Earle Havens, the curator of rare books and manuscripts at the Sheridan Libraries, says of catalogs like the Historia naturale, "People sometimes refer to these volumes as 'paper museums.'" Often they are all that remains. "The original museums almost never survive. The only place they survive is in books."
Havens knew about the Historia naturale, which is not only a beautiful book but has a remarkable engraving on its first pages—the oldest known image of a natural history museum. The Sheridan Libraries holds one of the world's most extensive collections of books that document the development of museums (including a 1599 copy of Historia naturale), and when Havens learned in late 2011 that a fine copy of the rare second edition of Imperato's volume had become available in the antiquarian book trade, he bought it for the Sheridan Libraries. The dealer, an established antiquarian bookseller who had done business with the Sheridan Libraries for years, had acquired the Historia naturale from an Italian auction house in Florence.
No one involved in the auction realized that the book had been purloined, probably not long before it was sold through the auctioneers, which is not unusual in the world of rare and unique books.

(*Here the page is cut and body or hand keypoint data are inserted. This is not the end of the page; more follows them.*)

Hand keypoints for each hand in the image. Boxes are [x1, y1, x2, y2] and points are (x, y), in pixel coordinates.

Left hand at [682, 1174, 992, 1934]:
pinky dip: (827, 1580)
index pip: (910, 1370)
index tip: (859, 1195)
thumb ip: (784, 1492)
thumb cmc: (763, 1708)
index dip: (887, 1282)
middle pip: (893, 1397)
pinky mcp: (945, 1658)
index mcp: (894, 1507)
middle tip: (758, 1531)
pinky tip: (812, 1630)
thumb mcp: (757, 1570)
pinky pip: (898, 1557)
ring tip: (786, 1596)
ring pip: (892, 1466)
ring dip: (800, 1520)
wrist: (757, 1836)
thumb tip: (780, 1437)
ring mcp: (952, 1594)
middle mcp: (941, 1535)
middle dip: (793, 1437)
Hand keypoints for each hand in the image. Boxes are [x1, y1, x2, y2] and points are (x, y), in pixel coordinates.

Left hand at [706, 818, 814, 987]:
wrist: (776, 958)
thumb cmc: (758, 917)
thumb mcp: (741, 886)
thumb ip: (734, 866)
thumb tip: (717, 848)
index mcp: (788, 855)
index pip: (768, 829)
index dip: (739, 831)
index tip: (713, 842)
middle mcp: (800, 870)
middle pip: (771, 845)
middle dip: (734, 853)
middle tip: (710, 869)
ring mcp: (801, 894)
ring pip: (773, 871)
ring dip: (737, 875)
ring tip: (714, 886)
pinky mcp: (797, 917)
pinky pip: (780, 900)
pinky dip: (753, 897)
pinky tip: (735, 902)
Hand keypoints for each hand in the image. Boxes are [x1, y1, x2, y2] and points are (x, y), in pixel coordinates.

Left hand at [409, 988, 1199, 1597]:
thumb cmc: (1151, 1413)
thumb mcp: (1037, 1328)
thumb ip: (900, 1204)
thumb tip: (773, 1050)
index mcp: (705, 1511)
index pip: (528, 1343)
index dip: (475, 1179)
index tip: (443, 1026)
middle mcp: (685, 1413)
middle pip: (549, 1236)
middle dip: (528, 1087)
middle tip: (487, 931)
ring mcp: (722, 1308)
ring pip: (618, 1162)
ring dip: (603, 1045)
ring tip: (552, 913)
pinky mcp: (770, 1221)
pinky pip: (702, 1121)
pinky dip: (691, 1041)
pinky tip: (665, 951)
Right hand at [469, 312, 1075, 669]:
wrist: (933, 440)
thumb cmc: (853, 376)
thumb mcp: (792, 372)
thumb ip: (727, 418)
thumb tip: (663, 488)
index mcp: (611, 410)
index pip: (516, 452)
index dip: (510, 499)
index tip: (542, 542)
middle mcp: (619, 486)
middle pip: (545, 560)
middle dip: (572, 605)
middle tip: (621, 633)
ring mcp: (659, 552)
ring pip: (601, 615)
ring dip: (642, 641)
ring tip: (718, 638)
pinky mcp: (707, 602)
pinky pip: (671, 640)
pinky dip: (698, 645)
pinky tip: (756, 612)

The theft was not discovered and reported to Italian police until May 2013. Later that same year, the dealer called the Sheridan Libraries to inform Havens of the authorities' suspicion that the book had been stolen, and not long after that, an agent from ICE's Homeland Security Investigations arrived unannounced to claim it. As soon as Havens could verify that the copy of the book in the library's possession was indeed the pilfered volume described in official documents, Johns Hopkins arranged for its return. The dealer, who was not at fault (blame for insufficient diligence probably falls on the auction house, though the large majority of rare books have little or no evidence of former ownership), refunded the purchase price.
Havens was sorry to part with the book, but the tale has a happy ending. Not long after he gave back that copy of the Historia naturale, a better 1672 edition in deluxe condition—one of the finest copies in the world—came on the market and the library elected immediately to acquire it. In the Department of Special Collections in the Brody Learning Commons on the Homewood campus, Havens shows off this edition, of which only a handful are known to exist in such beautiful form: not as one bound book but two large volumes on heavy and expensive paper, in the original bindings, printed in red and black ink, with the all-important opening engraving untrimmed and so large it must be folded out to be fully seen and appreciated. The many other engravings in the book are superior to those of the copy that was stolen, too, for they are all early strikes of the plates, which wore down over time, making inferior impressions later in the print run. In all respects, it's a finer book than the one that had been filched from the Italian agricultural library. "I'm so relieved it worked out this way," Havens says. "Hopkins really lucked out."